**INSTRUCTIONS FOR THE TASK**
Of all the entries below, retype only the lines from the one with "Людовика привилегию чеканить" through the one with "La unidad se", exactly as they appear.

[Data extracted from a collection]
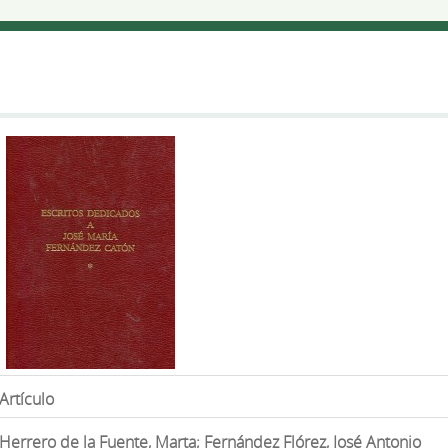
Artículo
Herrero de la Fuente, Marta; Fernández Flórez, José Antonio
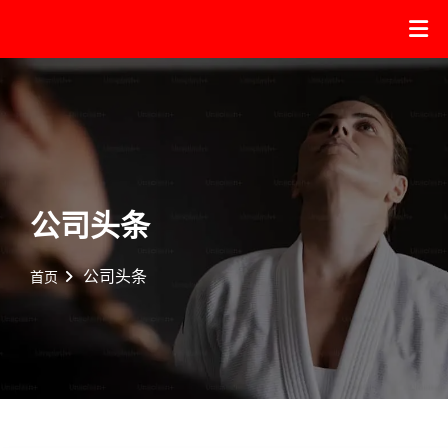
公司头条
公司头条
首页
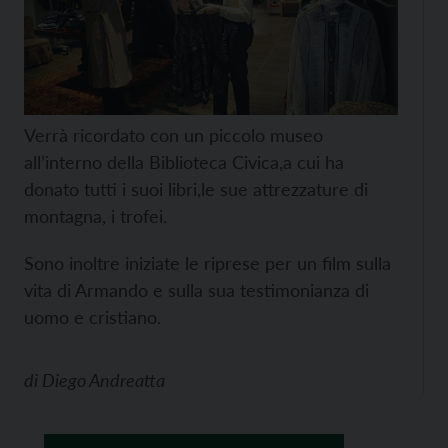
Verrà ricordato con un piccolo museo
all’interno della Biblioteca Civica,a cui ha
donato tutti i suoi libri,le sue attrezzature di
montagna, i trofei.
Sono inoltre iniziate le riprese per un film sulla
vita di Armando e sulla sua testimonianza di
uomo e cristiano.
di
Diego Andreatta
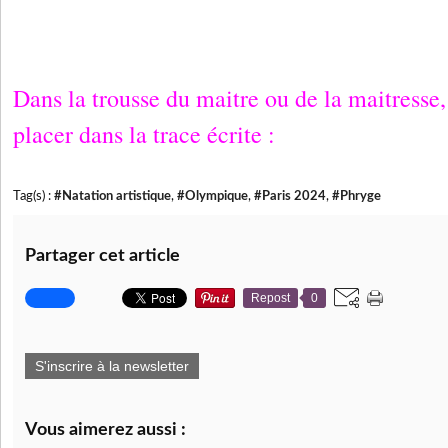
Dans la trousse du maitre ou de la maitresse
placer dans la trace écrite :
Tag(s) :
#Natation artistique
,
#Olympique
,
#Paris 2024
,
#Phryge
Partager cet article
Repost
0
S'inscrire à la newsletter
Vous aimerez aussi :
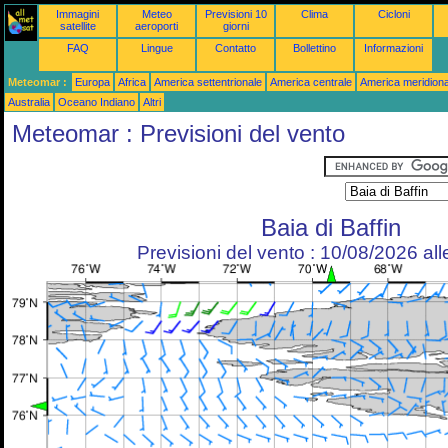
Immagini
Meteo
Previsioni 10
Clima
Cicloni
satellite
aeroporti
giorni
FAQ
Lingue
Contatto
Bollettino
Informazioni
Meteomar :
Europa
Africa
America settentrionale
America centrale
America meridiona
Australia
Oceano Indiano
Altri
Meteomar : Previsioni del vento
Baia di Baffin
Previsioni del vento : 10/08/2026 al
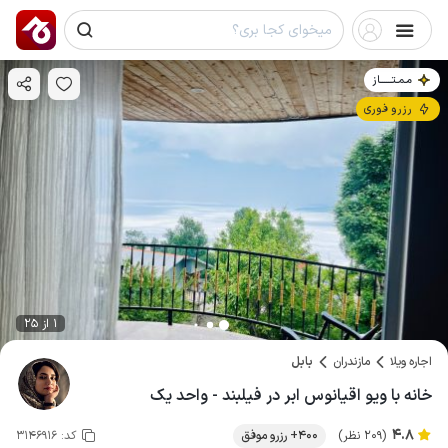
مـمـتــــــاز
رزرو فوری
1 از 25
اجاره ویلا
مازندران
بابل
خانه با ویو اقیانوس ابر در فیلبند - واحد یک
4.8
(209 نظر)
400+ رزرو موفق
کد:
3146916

==

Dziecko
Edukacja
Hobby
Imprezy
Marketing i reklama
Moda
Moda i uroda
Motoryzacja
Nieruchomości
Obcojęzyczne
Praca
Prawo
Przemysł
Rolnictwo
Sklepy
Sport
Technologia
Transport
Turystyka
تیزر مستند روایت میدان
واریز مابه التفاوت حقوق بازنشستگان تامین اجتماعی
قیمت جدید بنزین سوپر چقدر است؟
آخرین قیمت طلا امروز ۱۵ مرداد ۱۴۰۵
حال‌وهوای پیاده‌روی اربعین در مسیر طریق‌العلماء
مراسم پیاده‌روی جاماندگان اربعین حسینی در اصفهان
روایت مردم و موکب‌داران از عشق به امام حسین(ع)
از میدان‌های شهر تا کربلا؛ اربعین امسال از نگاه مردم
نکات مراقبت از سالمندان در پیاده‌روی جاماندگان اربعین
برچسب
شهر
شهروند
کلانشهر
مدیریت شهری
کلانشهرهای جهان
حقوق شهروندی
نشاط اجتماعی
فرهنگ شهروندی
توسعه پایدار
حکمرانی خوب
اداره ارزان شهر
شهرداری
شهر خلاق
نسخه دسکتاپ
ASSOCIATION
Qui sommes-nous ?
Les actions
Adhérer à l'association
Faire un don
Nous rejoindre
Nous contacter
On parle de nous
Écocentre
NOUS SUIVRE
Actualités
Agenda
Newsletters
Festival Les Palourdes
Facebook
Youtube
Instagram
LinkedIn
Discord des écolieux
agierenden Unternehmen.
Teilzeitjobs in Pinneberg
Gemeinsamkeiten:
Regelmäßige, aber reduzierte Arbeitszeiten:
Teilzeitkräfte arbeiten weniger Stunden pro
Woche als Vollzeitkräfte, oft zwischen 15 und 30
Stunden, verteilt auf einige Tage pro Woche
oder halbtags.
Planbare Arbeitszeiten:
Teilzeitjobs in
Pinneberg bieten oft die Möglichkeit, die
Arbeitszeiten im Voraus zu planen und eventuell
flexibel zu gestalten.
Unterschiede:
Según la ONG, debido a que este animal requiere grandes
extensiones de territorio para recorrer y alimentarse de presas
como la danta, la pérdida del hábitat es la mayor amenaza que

--

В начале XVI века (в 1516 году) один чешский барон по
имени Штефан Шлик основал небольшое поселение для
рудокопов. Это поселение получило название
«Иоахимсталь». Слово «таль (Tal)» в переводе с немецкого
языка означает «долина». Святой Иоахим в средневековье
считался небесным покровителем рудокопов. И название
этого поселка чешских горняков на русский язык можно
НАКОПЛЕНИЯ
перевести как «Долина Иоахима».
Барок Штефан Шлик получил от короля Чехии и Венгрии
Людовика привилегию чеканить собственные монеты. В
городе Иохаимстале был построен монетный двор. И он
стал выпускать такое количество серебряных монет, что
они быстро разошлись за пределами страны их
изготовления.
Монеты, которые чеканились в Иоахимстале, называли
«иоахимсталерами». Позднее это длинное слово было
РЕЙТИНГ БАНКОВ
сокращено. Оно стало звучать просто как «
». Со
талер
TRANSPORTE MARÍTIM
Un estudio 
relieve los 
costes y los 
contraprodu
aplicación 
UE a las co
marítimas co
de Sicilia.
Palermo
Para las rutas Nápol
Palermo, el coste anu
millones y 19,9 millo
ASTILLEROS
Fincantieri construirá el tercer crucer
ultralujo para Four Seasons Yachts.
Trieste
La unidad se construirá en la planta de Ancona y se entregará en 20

**YOUR SOLUTION**
Людовика привилегию чеканить собственные монеты. В
городе Иохаимстале был построен монетный двор. И он
стал выпускать такое количество серебряных монет, что
они быстро разошлись за пределами страны их
изготовления.
Монеты, которые чеканились в Иоахимстале, называли
«иоахимсталерами». Позднее это длинное слово было
РЕЙТИНГ БАНКОВ
сокращено. Оно стало звучать просто как «
». Со
талер
TRANSPORTE MARÍTIM
Un estudio 
relieve los 
costes y los 
contraprodu
aplicación 
UE a las co
marítimas co
de Sicilia.
Palermo
Para las rutas Nápol
Palermo, el coste anu
millones y 19,9 millo
ASTILLEROS
Fincantieri construirá el tercer crucer
ultralujo para Four Seasons Yachts.
Trieste
La unidad se construirá en la planta de Ancona y se entregará en 20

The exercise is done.